- **Brief**
Filtering the records below, copy only those lines that include the word "GenerationSoftware".

------------------------------------

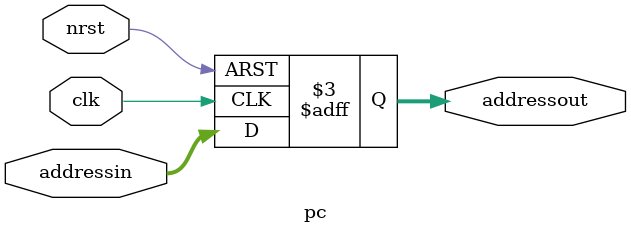
<source format=sv>

module pc #(WIDTH = 32) (
  input wire clk, nrst,
  input wire [WIDTH-1:0] addressin,
  output reg [WIDTH-1:0] addressout
);

  always_ff @(posedge clk, negedge nrst)
    if (~nrst)
      addressout <= 0;
    else
      addressout <= addressin;

endmodule
</source>
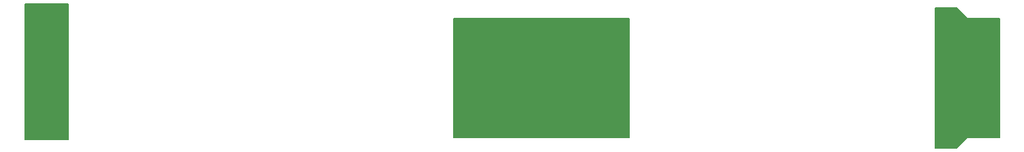
<source format=gbr>
%TF.GenerationSoftware,KiCad,Pcbnew,(6.0.7)*%
%TF.CreationDate,2022-08-24T00:14:04+02:00*%
%TF.ProjectId,rcp2n64adv2,72637032-6e36-4346-9164-76322e6b6963,rev?*%
%TF.SameCoordinates,Original*%
%TF.FileFunction,Other,User*%
%FSLAX46Y46*%
G04 Gerber Fmt 4.6, Leading zero omitted, Abs format (unit mm)*
G04 Created by KiCad (PCBNEW (6.0.7)) date 2022-08-24 00:14:04*
%MOMM*%
%LPD*%
G01*
G04 APERTURE LIST*
%ADD10C,0.150000*%
G04 APERTURE END LIST*
D10*
G36*
X211100000Y-94050000D02*
G01*
X215200000Y-94050000D01*
X215200000Y-109300000D01*
X211050000Y-109300000D01*
X209700000Y-110650000D01*
X207000000Y-110650000D01*
X207000000Y-92700000D01*
X209750000Y-92700000D01*
X211100000Y-94050000D01*
G37*
X211100000Y-94050000D02*
X215200000Y-94050000D01*
X215200000Y-109300000D01*
X211050000Y-109300000D01*
X209700000Y-110650000D01*
X207000000Y-110650000D01*
X207000000Y-92700000D01*
X209750000Y-92700000D01*
X211100000Y-94050000D01*
X145350000Y-94050000D02*
X167800000Y-94050000D01*
X167800000Y-94050000D02*
X167800000Y-109300000D01*
X167800000Y-109300000D02*
X145350000Y-109300000D01*
X145350000Y-109300000D02*
X145350000Y-94050000D01*
G36*
X145350000Y-94050000D02*
G01*
X167800000Y-94050000D01*
X167800000Y-109300000D01*
X145350000Y-109300000D01*
X145350000Y-94050000D01*
G37*
G36*
X96000000Y-109600000D02*
G01*
X90500000Y-109600000D01*
X90500000Y-92250000D01*
X96000000Y-92250000D01*
X96000000Y-109600000D01*
G37*
X96000000Y-109600000D02*
X90500000Y-109600000D01*
X90500000Y-92250000D01*
X96000000Y-92250000D01*
X96000000Y-109600000D01*
M02*

</source>
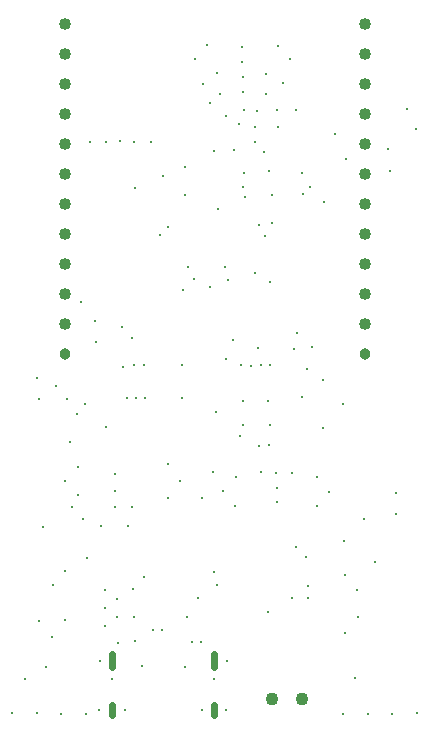
<source format=gbr>
%TF.GenerationSoftware,KiCad,Pcbnew,9.0.0*%
%TF.CreationDate,2025-04-24T13:44:51+03:00*%
%TF.ProjectId,ESP32_BOARD,45535033-325f-4424-9f41-52442e6b6963,1.0*%
%TF.SameCoordinates,Original*%
%TF.FileFunction,Plated,1,4,PTH,Mixed*%
%TF.FilePolarity,Positive*%
%FSLAX46Y46*%
G04 Gerber Fmt 4.6, Leading zero omitted, Abs format (unit mm)*
G04 Created by KiCad (PCBNEW 9.0.0) date 2025-04-24 13:44:51*
%MOMM*%
%LPD*%
G01*
G04 APERTURE LIST*
%TA.AperFunction,ViaDrill*%
%ADD10C,0.300000*%
%TD*%
G04 aperture for slot hole*
%TA.AperFunction,ComponentDrill*%
%ADD11C,0.600000*%
%TD*%
%TA.AperFunction,ComponentDrill*%
%ADD12C,0.965200*%
%TD*%
%TA.AperFunction,ComponentDrill*%
%ADD13C,1.016000*%
%TD*%
%TA.AperFunction,ComponentDrill*%
%ADD14C,1.100000*%
%TD*%
G04 APERTURE END LIST*
D10*
X78270000Y-153070000D03*
X79330000Y-150140000D03*
X80370000Y-153070000D03*
X80413000Y-124650000D03*
X80520000Y-126440000D03*
X80550000Y-145220000D03*
X80930000Y-137280000D03*
X81110000Y-149140000D03*
X81660000Y-146600000D03*
X81710000Y-142190000D03*
X82000000Y-125380000D03*
X82430000Y-153080000D03*
X82739822Y-145203186D03*
X82740000Y-141010000D03*
X82790000Y-133390000D03*
X82930000Y-126430000D03*
X83190000Y-130060000D03*
X83350000Y-135600000D03*
X83800000Y-127760000D03*
X83895000Y-132210000D03*
X83895000Y-134615000D03*
X84150000Y-118200000D03*
X84300000Y-136580000D03*
X84482248Y-126850000D03*
X84530000Y-153080000D03*
X84630000Y-139880000D03*
X84900000Y-104650000D03*
X85320000Y-119840000D03*
X85360000Y-121650000D03*
X85670000Y-152800000D03*
X85746952Y-148623423D03*
X85800000Y-137200000D03*
X86150000Y-142650000D03*
X86150000Y-144150000D03*
X86150000Y-145650000D03*
X86203677Y-128864353D03*
X86220000Y-104650000D03*
X86761449Y-150183816D03*
X87000000Y-132800000D03*
X87000000Y-134200000D03*
X87000000Y-135600000D03*
X87150000Y-143400000D03*
X87150000Y-144900000D03*
X87250000Y-147120000D03*
X87418173Y-104634684D03*
X87550000Y-120350000D03*
X87700000Y-123730000D03*
X87810000Y-152800000D03*
X87970000Y-126360000D03*
X88100000Y-137200000D03*
X88400000Y-135600000D03*
X88420000Y-121270000D03*
X88550000Y-142570000D03*
X88570000Y-123590000D03*
X88590000Y-144930000D03*
X88595000Y-104665000D03*
X88660000Y-108620000D03*
X88700000Y-146900000D03*
X88740000Y-126350000D03*
X89237430Y-149070000D03*
X89410000Y-123550000D03*
X89480000Y-141560000D03*
X89540000Y-126330000D03*
X90080000Y-104700000D03*
X90220000Y-146000000D03*
X90760000Y-112590000D03*
X91000000Y-146000000D03*
X91058548Y-107542834D03*
X91440000Y-111870000D03*
X91450000Y-131980000D03*
X91450000Y-134830000D03*
X92520000Y-133420000D03*
X92650000Y-123590000D03*
X92650000Y-126330000D03*
X92770000Y-117250000D03*
X92880000Y-106830000D03*
X92880000Y-109170000D03*
X92890000Y-149100000D03*
X93080059Y-144917176D03*
X93150000Y-115240000D03*
X93480000Y-147050000D03*
X93670000Y-116260000D03*
X93774936Y-97703487D03*
X94002000Y-143300000D03*
X94280000Y-147050000D03*
X94359949Y-134812882D03*
X94396711Y-152805029D03*
X94450000Y-99740000D03*
X94751485Y-96518566D03*
X95010000Y-116980000D03*
X95026811Y-101367896D03*
X95250000Y-132610000D03*
X95350000Y-105460000D03*
X95400000Y-141100000D03*
X95408047Y-150169425D03*
X95560000Y-127560000D03*
X95595621Y-142224606D03*
X95660000Y-98840000D03*
X95750000Y-110330000D03*
X95841085Y-100642934D03*
X96170000Y-134280000D03*
X96300000Y-115240000D03*
X96360000Y-102530000D03*
X96360000Y-123090000D03*
X96380617Y-152800735D03*
X96437497Y-148622823D03*
X96600000Y-116400000D03*
X96950000Y-121490000D03*
X97040000Y-105350000D03*
X97190000Y-135500000D03*
X97200000Y-133080000D03*
X97510000Y-103170000D03*
X97570000Y-129600000D03*
X97650000Y-123610000D03*
X97770000Y-96640000D03*
X97780000Y-97910000D03*
X97800000Y-126660000D03*
X97800000Y-128630000D03*
X97830000Y-100420000D03*
X97840000Y-99150000D03*
X97850000Y-108510000D03*
X97880000Y-101990000D03*
X97930493Y-107334146D03*
X97990000Y-109330000D03*
X98520000Y-123640000D03*
X98810000Y-115760000D03*
X98850000Y-104670000D03*
X98860000Y-103420000D03*
X99040000Y-102100000D03*
X99130000Y-122170000D03*
X99160000Y-111740000D03*
X99170000Y-130430000D03*
X99329997Y-123610000D03*
X99350000Y-132660000D03*
X99630000Y-105520000D03*
X99710000Y-112630000D03*
X99760000Y-98950000D03*
X99810000Y-100610000D03*
X99920464Y-126635409D03*
X99954827Y-144463398D03*
X100070000Y-107180000D03*
X100070000Y-130350000D03*
X100080000Y-123610000D03*
X100080000Y-128620000D03*
X100110000Y-116530000D03*
X100260000Y-109160000D03*
X100260000Y-111550000D03*
X100650000Y-132710000D03*
X100680000Y-133970000D03*
X100690000Y-135170000D03*
X100750000Y-101970000D03*
X100770000Y-103440000D03*
X100800000Y-96530000D03*
X101240000Y-99720000D03*
X101770000Y-97700000D03*
X101970000Y-132680000D03*
X102000000Y-143300000D03*
X102160000Y-122210000D03*
X102287649Y-101978120D03*
X102300000Y-138950000D03*
X102410000Y-120850000D03*
X102800000Y-126320000D03*
X102810000Y-107300000D03*
X102870000Y-109060000D03*
X103190000Y-139800000D03*
X103261732Y-123930879D03*
X103300000Y-142300000D03*
X103300000Y-143300000D03*
X103510000Y-108460000D03*
X103640000Y-122040000D03*
X104080000Y-135520000D03*
X104100000Y-133050000D03*
X104585917Y-128890870D03*
X104600000Y-124850000D03*
X104710000Y-109760000D03*
X105150000Y-134290000D03*
X105576923Y-103978469D03*
X106286407Y-126842552D03*
X106290000Y-153080000D03*
X106420000Y-138470000D03*
X106460000Y-146250000D03*
X106470000Y-141340000D03*
X106550000Y-106100000D03*
X107330000Y-150050000D03*
X107490000Y-142600000D03*
X107530000Y-144900000D03*
X108095274Y-136632129D03*
X108390000Y-153080000D03*
X108980000Y-140230000D03*
X110120000Y-105290000D03*
X110280000Y-107110000D03*
X110450000Y-153080000D03*
X110770000Y-134430000D03*
X110770000Y-136220000D03*
X111680000Y-101860000D03*
X112490000Y-103620000D03*
X112520000Y-153070000D03*
D11*
%TO.C,ST2*%
X86760000Y-148070000D02*
X86760000Y-149170000D01*
X86760000Y-152400000D02*
X86760000Y-153200000D01*
X95400000Y-148070000D02*
X95400000Y-149170000D01*
X95400000Y-152400000D02*
X95400000Y-153200000D01*
D12*
%TO.C,ST4*%
X82719900Y-122610000D03*
%TO.C,ST5*%
X108119900Y-122610000D03*
D13*
%TO.C,ST4*%
X82719900Y-94670000D03*
X82719900Y-97210000D03*
X82719900Y-99750000D03*
X82719900Y-102290000D03*
X82719900Y-104830000D03*
X82719900Y-107370000D03*
X82719900Y-109910000D03*
X82719900Y-112450000D03*
X82719900Y-114990000D03*
X82719900Y-117530000D03*
X82719900Y-120070000D03*
%TO.C,ST5*%
X108119900Y-94670000D03*
X108119900Y-97210000D03*
X108119900Y-99750000D03*
X108119900Y-102290000D03*
X108119900Y-104830000D03*
X108119900Y-107370000D03*
X108119900Y-109910000D03*
X108119900Y-112450000D03*
X108119900Y-114990000D03*
X108119900Y-117530000D03*
X108119900Y-120070000D03*
D14*
%TO.C,ST1*%
X100320000Y-151820000D03*
X102820000Y-151820000D03*
M02*

</source>
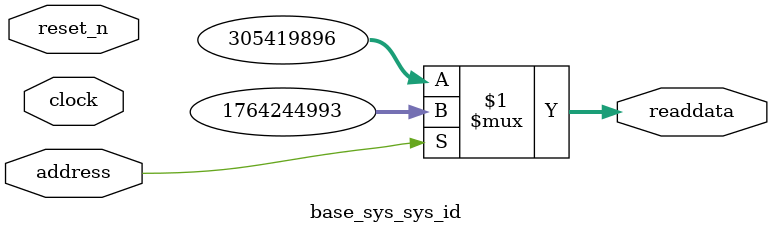
<source format=v>



// synthesis translate_off
`timescale 1ns / 1ps
// synthesis translate_on

// turn off superfluous verilog processor warnings 
// altera message_level Level1 
// altera message_off 10034 10035 10036 10037 10230 10240 10030 

module base_sys_sys_id (
               // inputs:
                address,
                clock,
                reset_n,

               // outputs:
                readdata
             )
;

  output  [ 31: 0] readdata;
  input            address;
  input            clock;
  input            reset_n;

  wire    [ 31: 0] readdata;
  //control_slave, which is an e_avalon_slave
  assign readdata = address ? 1764244993 : 305419896;

endmodule



</source>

------------------------------------

- **Written reply**
%TF.GenerationSoftware,KiCad,Pcbnew,(6.0.7)*%
%TF.GenerationSoftware,KiCad,Pcbnew,9.0.0*%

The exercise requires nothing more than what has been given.